Punzo Giovanni, Beccia Giovanna, Cambise Chiara, Iacobucci Tiziana, Sessa Flaminio, Sgreccia Mauro, Sacco Teresa, Leone Angela, Congedo Maria Teresa, Meacci Elisa, Margaritora Stefano, Sollazzi Liliana, Aceto Paola
Department of Emergency, Anesthesiological and Reanimation Sciences, Fondazione Policlinico Universitario Agostino Gemelli IRCCS, 00168 Rome, Italy.
Department of General Thoracic Surgery, Fondazione Policlinico Universitario Agostino Gemelli IRCCS, 00168 Rome, Italy.
J Clin Med. 2024 Sep 20;13(18):5589. doi: 10.3390/jcm13185589.
: Intraoperative fluid management based on pulse pressure variation has shown potential to reduce postoperative pulmonary complications (PPCs) and improve clinical outcomes in various surgical settings. However, its efficacy and safety have not been assessed in patients undergoing thoracic surgery with one-lung ventilation. : Patients scheduled for pulmonary lobectomy using uniportal video-assisted thoracic surgery approach were randomly assigned to two groups. In the PPV group, fluid administration was guided by the pulse pressure variation parameter, while in the near-zero group, it was guided by conventional hemodynamic parameters. The primary outcome was the partial pressure of oxygen (PaO)/ fraction of inspired oxygen (FiO) ratio 15 min after extubation.
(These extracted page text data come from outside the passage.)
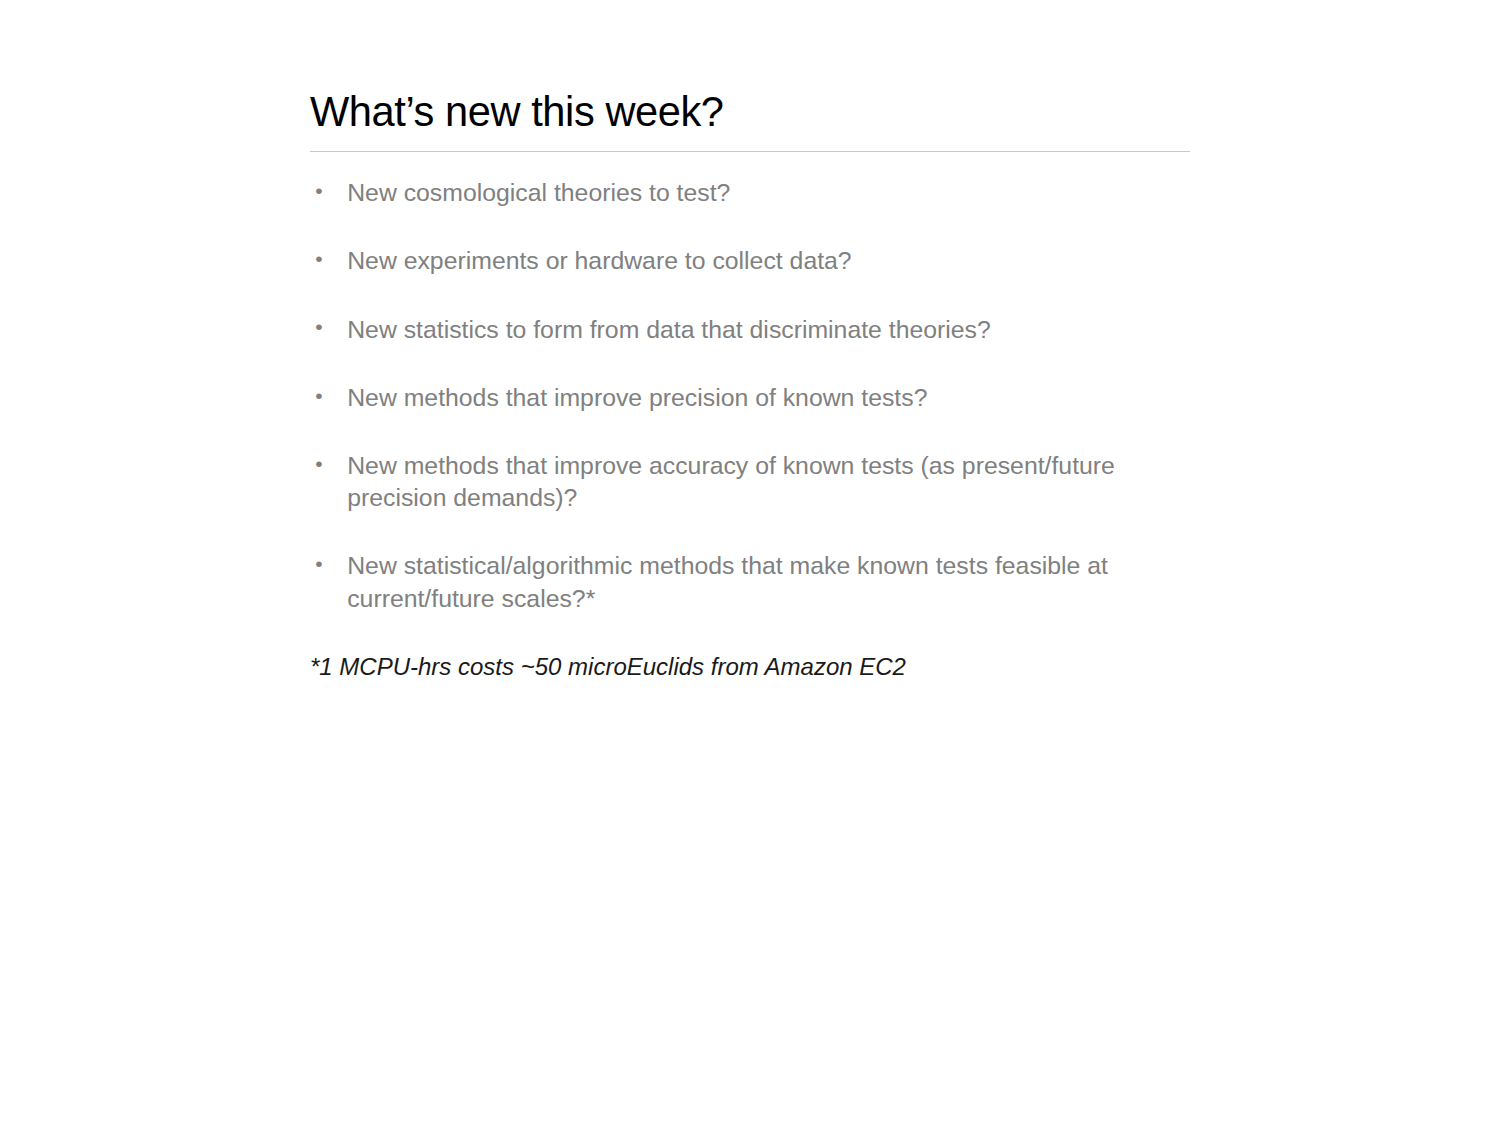What’s new this week?
New cosmological theories to test?
New experiments or hardware to collect data?
New statistics to form from data that discriminate theories?
New methods that improve precision of known tests?
New methods that improve accuracy of known tests (as present/future precision demands)?
New statistical/algorithmic methods that make known tests feasible at current/future scales?*
*1 MCPU-hrs costs ~50 microEuclids from Amazon EC2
The secondary outcomes included extubation time, the incidence of postoperative pulmonary complications in the first three postoperative days, and the length of hospital stay. : The PaO/FiO ratio did not differ between the two groups (364.48 ± 38.06 vs. 359.21 ± 36.95; = 0.51), although patients in the PPV group ( = 44) received a larger amount of both crystalloids (1145 ± 470.21 vs. 890 ± 459.31, = 0.01) and colloids (162.5 ± 278.31 vs 18.18 ± 94.68, = 0.002) compared to the near-zero group ( = 44). No differences were found in extubation time, type and number of PPCs, and length of hospital stay. : PPV-guided fluid management in thoracic surgery requiring one-lung ventilation does not improve pulmonary gas exchange as measured by the PaO/FiO ratio and does not seem to offer clinical benefits. Additionally, it results in increased fluid administration compared to fluid management based on conventional hemodynamic parameters.
基于脉压变异的术中液体管理已显示出在各种手术环境中减少术后肺部并发症(PPCs)并改善临床结局的潜力。然而,其在单肺通气的胸外科手术患者中的疗效和安全性尚未得到评估。
计划采用单孔电视辅助胸外科手术方法进行肺叶切除术的患者被随机分为两组。在脉压变异(PPV)组中,液体输注由脉压变异参数指导,而在接近零组中,由传统血流动力学参数指导。主要结局是拔管后15分钟的氧分压(PaO)/吸入氧分数(FiO)比值。次要结局包括拔管时间、术后前三天的术后肺部并发症发生率以及住院时间。
两组之间的PaO/FiO比值没有差异(364.48±38.06 vs. 359.21±36.95;P = 0.51),尽管与接近零组(n = 44)相比,PPV组(n = 44)的晶体液(1145±470.21 vs. 890±459.31,P = 0.01)和胶体液(162.5±278.31 vs 18.18±94.68,P = 0.002)输注量更大。在拔管时间、PPCs的类型和数量以及住院时间方面未发现差异。
在需要单肺通气的胸外科手术中,基于PPV的液体管理并不能改善以PaO/FiO比值衡量的肺气体交换,似乎也没有临床益处。此外,与基于传统血流动力学参数的液体管理相比,它会导致液体输注量增加。